Aim of the task: Print nothing but the lines below starting at the line that holds "Collection and Preprocessing" and ending at the line that holds "The simulator records", including both, each exactly as written.

Dataset entries
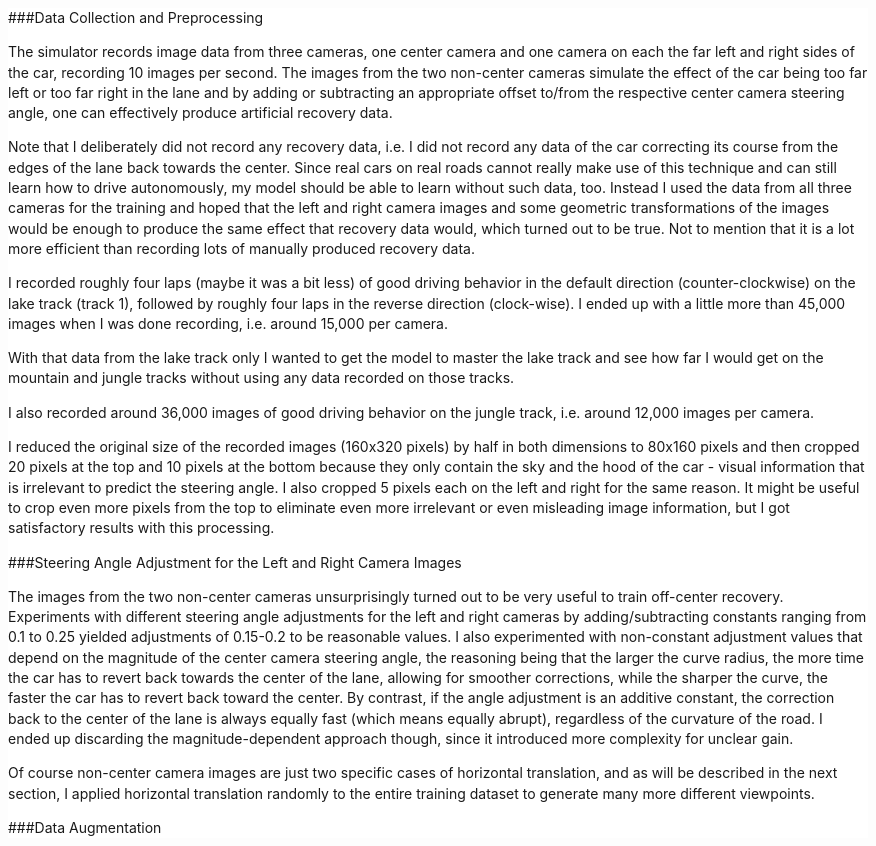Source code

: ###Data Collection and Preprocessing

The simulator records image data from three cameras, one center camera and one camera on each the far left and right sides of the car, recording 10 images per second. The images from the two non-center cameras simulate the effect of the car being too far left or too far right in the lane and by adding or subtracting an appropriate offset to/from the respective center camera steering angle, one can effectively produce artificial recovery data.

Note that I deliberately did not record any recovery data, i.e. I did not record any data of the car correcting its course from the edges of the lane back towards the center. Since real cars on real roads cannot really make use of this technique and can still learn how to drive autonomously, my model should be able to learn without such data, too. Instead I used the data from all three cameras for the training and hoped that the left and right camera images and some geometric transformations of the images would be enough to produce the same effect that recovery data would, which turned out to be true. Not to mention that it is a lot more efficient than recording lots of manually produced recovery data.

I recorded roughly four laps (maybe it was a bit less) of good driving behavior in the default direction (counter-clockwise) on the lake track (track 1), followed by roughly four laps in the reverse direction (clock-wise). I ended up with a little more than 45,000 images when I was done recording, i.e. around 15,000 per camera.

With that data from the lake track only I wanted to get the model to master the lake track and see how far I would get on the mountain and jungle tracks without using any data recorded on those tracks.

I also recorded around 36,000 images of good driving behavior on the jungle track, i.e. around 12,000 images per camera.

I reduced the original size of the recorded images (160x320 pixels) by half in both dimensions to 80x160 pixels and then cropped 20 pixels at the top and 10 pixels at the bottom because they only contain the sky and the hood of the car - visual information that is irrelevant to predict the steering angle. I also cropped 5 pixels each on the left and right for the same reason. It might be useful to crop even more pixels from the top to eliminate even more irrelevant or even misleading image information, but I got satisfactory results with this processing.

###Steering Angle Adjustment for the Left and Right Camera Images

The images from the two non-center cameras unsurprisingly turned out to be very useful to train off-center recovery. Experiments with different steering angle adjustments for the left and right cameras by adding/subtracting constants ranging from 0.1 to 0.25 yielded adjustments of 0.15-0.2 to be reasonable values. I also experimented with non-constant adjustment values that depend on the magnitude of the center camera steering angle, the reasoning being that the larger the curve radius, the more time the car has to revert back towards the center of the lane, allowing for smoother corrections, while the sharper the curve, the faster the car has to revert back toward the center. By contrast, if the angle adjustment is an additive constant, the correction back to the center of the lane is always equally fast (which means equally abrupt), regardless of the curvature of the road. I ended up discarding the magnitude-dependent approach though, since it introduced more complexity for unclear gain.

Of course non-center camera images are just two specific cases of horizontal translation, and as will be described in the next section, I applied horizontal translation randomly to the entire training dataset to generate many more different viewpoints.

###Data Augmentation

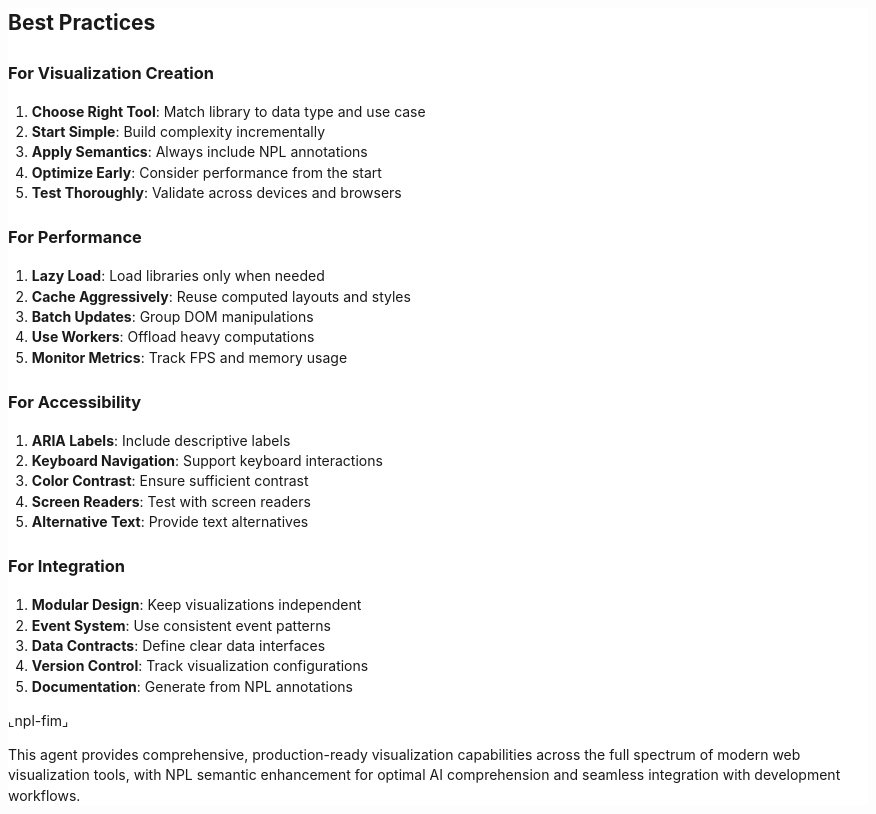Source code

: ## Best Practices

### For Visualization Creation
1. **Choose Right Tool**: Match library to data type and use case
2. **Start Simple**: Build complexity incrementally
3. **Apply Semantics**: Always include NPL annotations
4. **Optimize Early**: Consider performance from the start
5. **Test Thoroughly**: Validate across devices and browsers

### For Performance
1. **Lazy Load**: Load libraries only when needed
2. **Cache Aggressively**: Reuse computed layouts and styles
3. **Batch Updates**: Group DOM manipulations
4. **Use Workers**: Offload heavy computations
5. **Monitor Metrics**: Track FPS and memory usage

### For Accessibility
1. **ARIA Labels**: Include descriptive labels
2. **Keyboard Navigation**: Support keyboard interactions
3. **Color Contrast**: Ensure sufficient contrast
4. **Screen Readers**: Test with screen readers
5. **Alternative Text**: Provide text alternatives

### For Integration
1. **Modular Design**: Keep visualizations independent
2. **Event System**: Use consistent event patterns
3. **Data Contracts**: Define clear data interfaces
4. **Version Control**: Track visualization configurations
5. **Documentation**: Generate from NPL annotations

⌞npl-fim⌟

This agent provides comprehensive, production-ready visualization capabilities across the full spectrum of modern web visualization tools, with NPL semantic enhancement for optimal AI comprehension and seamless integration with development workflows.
...
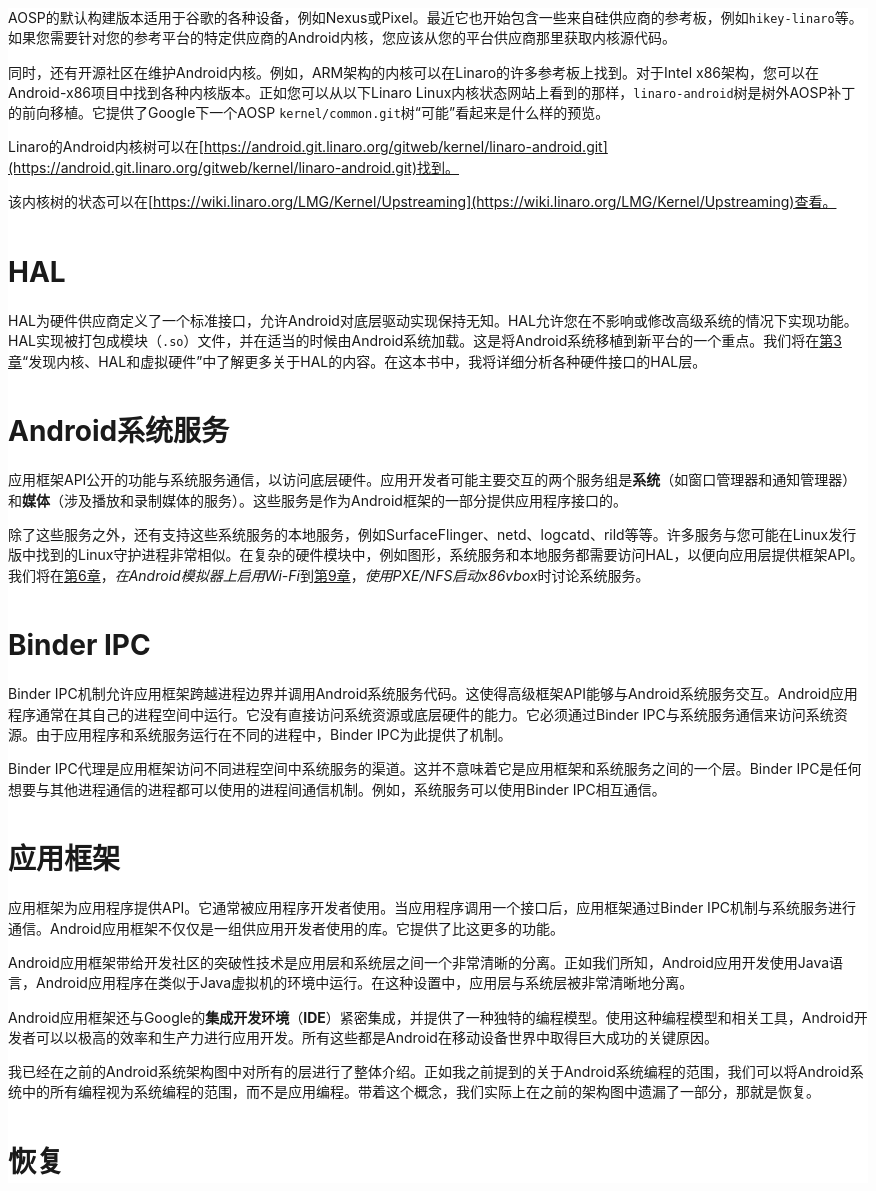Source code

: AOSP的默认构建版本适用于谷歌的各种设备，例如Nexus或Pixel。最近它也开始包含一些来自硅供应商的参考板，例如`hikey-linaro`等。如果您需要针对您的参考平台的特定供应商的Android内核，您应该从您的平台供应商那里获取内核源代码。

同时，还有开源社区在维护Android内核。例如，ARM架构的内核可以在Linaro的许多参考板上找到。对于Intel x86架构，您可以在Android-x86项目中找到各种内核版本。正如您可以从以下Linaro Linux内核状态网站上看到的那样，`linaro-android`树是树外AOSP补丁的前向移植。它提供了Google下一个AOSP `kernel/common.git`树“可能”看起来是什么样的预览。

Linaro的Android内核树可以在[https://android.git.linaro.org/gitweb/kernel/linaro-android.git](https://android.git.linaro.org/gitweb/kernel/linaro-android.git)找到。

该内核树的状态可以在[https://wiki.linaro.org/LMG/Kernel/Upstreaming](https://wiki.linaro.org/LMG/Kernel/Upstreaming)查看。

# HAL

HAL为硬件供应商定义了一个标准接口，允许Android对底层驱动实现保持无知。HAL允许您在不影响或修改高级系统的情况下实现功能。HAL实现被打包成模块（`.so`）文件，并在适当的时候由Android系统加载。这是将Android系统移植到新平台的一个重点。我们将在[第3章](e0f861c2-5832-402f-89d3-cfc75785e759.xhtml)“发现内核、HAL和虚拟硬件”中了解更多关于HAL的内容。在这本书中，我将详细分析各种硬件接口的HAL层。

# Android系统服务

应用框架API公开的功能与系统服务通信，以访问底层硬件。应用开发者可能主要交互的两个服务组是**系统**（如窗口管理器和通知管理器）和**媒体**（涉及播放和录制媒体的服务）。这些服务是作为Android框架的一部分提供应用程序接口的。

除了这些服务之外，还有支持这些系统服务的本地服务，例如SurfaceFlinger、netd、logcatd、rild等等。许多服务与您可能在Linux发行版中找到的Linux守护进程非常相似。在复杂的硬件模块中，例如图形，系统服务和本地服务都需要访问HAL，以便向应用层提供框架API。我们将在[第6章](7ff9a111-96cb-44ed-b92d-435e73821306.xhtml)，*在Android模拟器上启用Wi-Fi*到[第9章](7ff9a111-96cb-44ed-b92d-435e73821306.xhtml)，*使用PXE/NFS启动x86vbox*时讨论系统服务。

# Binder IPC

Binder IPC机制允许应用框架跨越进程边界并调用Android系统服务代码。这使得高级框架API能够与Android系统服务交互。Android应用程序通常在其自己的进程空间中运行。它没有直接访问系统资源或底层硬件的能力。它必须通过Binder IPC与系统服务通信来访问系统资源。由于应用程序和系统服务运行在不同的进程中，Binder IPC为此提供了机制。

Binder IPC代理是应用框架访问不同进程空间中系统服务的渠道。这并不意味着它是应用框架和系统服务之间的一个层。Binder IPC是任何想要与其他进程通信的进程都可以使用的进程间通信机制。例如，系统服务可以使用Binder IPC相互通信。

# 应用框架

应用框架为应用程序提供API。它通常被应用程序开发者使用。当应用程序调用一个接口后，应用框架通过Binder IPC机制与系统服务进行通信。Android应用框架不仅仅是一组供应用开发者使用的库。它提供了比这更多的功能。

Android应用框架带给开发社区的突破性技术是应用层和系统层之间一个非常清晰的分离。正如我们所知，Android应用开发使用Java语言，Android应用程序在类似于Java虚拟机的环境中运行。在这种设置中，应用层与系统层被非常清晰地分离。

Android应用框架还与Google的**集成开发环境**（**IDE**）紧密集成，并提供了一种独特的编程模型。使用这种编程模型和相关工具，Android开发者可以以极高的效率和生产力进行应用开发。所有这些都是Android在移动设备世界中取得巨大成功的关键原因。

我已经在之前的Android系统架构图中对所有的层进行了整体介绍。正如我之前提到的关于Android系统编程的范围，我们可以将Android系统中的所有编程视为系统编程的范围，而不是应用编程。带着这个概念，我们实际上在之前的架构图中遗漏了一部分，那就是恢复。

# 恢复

Exercise output:
: ###Data Collection and Preprocessing

The simulator records image data from three cameras, one center camera and one camera on each the far left and right sides of the car, recording 10 images per second. The images from the two non-center cameras simulate the effect of the car being too far left or too far right in the lane and by adding or subtracting an appropriate offset to/from the respective center camera steering angle, one can effectively produce artificial recovery data.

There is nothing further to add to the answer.